Elle devait apparaître huit autres fois à l'écran.
Mais, celle dont l'histoire m'émeut le plus est Marlyse Schaeffer, une "pisseuse" sur le Tour.
Oui, vous lisez bien...
Marlyse a suivi le Tour derrière la moto de Jean Pichon.
"Marlyse Schaeffer, seule femme de la caravane au milieu de sept cents hommes, était devenue la star du peloton. Les coureurs découpaient sa photo que France-Soir publiait, avec son papier, chaque jour à la une, la collaient sur leur bidon et l'embrassaient ainsi avant de se désaltérer."

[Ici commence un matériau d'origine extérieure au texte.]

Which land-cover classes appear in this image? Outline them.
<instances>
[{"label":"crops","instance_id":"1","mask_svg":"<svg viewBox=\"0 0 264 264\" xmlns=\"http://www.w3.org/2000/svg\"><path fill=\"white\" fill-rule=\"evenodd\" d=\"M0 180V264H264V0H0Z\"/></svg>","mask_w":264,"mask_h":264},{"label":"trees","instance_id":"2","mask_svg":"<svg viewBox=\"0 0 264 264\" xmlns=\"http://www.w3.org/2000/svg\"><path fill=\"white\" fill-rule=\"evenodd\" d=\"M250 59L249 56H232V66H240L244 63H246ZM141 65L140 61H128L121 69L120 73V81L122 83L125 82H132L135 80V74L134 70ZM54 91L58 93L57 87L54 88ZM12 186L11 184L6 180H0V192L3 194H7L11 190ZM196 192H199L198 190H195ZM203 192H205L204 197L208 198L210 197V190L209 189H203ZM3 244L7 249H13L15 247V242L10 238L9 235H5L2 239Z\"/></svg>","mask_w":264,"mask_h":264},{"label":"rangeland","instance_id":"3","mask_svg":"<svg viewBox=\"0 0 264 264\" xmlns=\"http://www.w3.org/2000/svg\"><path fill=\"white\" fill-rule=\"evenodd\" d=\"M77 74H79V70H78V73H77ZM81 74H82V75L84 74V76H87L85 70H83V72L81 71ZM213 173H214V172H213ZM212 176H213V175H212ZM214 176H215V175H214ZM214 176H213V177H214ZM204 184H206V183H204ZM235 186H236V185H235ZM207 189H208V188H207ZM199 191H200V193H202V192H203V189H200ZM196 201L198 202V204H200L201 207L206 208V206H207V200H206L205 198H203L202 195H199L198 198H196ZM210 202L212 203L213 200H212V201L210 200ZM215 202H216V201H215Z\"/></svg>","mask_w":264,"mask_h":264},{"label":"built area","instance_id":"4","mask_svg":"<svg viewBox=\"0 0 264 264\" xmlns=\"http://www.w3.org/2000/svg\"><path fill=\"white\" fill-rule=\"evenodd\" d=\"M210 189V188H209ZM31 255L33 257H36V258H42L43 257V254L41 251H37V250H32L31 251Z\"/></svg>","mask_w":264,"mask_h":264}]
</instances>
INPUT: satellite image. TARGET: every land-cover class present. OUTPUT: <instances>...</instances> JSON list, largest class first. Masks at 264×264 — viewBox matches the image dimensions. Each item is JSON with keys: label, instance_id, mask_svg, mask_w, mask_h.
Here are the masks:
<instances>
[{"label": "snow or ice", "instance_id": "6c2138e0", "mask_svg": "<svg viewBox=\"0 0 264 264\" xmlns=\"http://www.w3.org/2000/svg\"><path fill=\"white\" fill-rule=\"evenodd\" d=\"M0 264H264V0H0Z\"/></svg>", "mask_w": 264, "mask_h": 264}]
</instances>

Son premier papier, hommage à son père disparu, a conquis tous les lecteurs. Le 23 juin 1959, le Tour démarre de Mulhouse, la ville natale de Marlyse. Toute la famille est là. Sauf son père. Décédé peu de temps auparavant :
"Je fais mon premier Tour de journaliste, mais au fond de mon coeur ce n'est pas le premier. Je me revois petite fille perchée sur les larges épaules de mon père, regardant le peloton des coureurs. Nous allons passer aujourd'hui devant le petit cimetière où tu reposes. Je suis le peloton et je pense à toi, papa."
Un vrai succès.
Evidemment, côté coeur, le Petit Patron, très lié à sa femme Hélène, est un vrai séducteur.
Mag Bodard, la femme de Lucien. Qu'il consultera sur toutes les décisions importantes qu'il devait prendre.
Carmen Tessier. Les Potins de la Commère.
"On disait de Carmen Tessier qu'elle était la reine de Paris. D'une certaine façon, c'était vrai. Elle régnait sans conteste sur le Paris de l'influence, des connaissances et des connivences où se tenait une partie du vrai pouvoir. [...] Les "Potins" institutionnalisés, imités un peu partout dans le monde, pillés presque chaque jour en province, c'était son succès à lui, Pierre, qui s'affichait de façon non équivoque."
Bien des journalistes sont passés par les potins. Notamment le Nogentais Guy Dupont. Qui doit au bridge une notoriété certaine.
Et puis...
Et puis, il y a l'histoire des Grands.
Jef Kessel. Henri de Turenne. Pierre Daninos. Gabriel Farkas, Ladislas de Hoyos,...
Et Philippe Labro, 23 ans, rentré directement à France-Soir comme grand reporter, avec son premier article "Les Fiancés du djebel" :
"Le premier reportage que lui confie Pierre le conduit en Algérie, où la guerre s'enlise à la frontière algéro-marocaine. France-Soir titra son papier "Les Fiancés du djebel". C'est l'histoire insolite du premier couple franco-musulman à se marier en zone opérationnelle. L'ensemble de la presse n'a consacré que quelques lignes à ce roman d'amour hors du commun. Lui est militaire, quartier-maître à la demi-brigade de fusiliers marins en opération près de Nemours. Il ne parle pas l'arabe. Elle, petite Berbère qui n'a jamais quitté son djebel, ignore le français."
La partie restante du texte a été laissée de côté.